== Entries supplied ==

'''

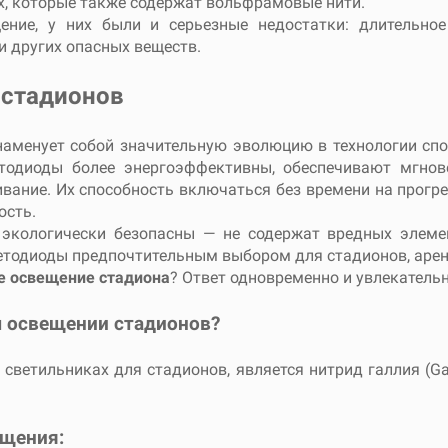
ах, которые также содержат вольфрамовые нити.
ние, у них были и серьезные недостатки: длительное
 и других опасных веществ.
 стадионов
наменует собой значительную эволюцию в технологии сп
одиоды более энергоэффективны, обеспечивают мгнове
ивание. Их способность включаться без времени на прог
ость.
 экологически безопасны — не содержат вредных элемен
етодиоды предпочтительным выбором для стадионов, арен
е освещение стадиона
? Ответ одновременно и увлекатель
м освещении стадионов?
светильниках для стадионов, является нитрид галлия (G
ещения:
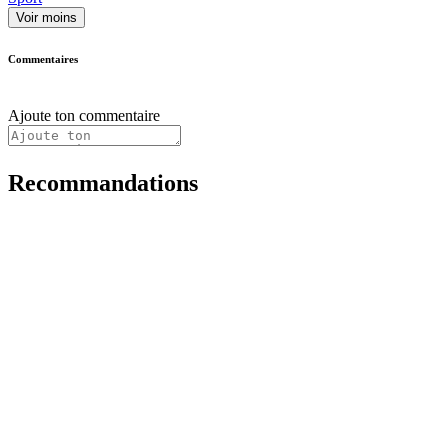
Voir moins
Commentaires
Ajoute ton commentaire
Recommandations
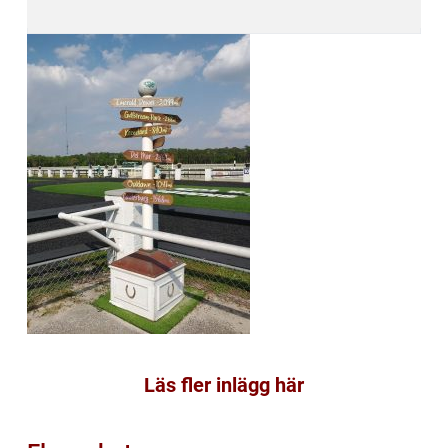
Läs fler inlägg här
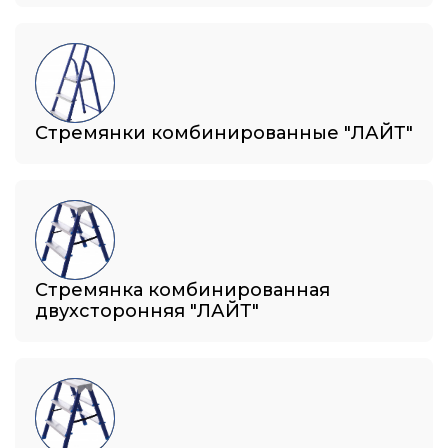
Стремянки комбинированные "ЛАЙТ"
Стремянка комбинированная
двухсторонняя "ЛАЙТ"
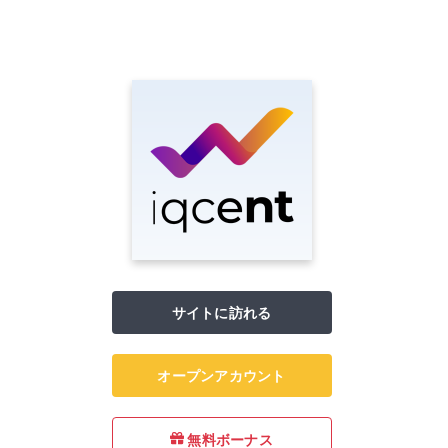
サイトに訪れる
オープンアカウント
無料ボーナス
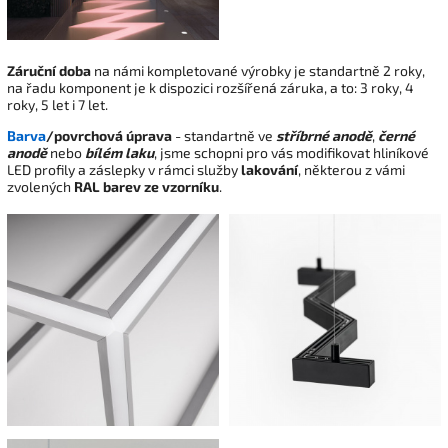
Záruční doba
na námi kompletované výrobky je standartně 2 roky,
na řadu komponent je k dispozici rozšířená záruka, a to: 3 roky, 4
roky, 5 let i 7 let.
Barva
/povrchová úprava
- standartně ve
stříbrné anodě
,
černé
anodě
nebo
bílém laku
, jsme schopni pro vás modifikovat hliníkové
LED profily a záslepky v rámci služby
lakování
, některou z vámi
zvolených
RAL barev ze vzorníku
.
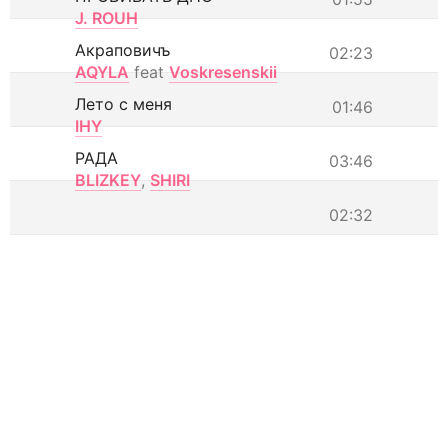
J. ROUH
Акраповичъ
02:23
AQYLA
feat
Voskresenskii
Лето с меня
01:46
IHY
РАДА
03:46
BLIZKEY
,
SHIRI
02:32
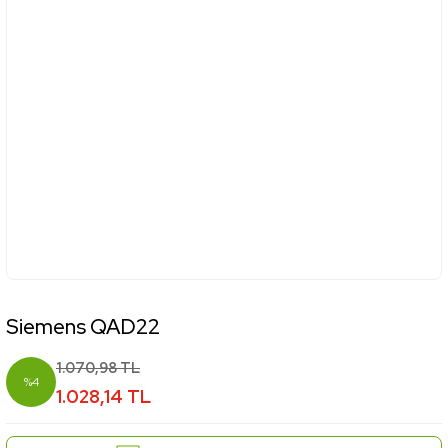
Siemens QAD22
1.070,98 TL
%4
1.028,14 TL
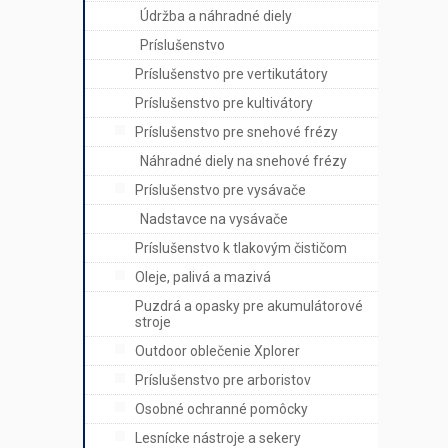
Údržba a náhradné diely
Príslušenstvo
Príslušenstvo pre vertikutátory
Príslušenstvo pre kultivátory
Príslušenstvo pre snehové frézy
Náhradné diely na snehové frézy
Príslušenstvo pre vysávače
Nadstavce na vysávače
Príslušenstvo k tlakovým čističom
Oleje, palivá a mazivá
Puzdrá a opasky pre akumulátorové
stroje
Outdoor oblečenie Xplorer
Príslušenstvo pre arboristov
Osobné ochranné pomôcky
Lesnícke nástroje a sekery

'''

== Instructions to follow ==
Answer with the exact lines running from the one that contains "Údržba a náhradné diely" through the last line of the data. Include no other line.

== Finished task ==
Údržba a náhradné diely
Príslušenstvo
Príslušenstvo pre vertikutátory
Príslušenstvo pre kultivátory
Príslušenstvo pre snehové frézy
Náhradné diely na snehové frézy
Príslušenstvo pre vysávače
Nadstavce na vysávače
Príslušenstvo k tlakovým čističom
Oleje, palivá a mazivá
Puzdrá a opasky pre akumulátorové
stroje
Outdoor oblečenie Xplorer
Príslušenstvo pre arboristov
Osobné ochranné pomôcky
Lesnícke nástroje a sekery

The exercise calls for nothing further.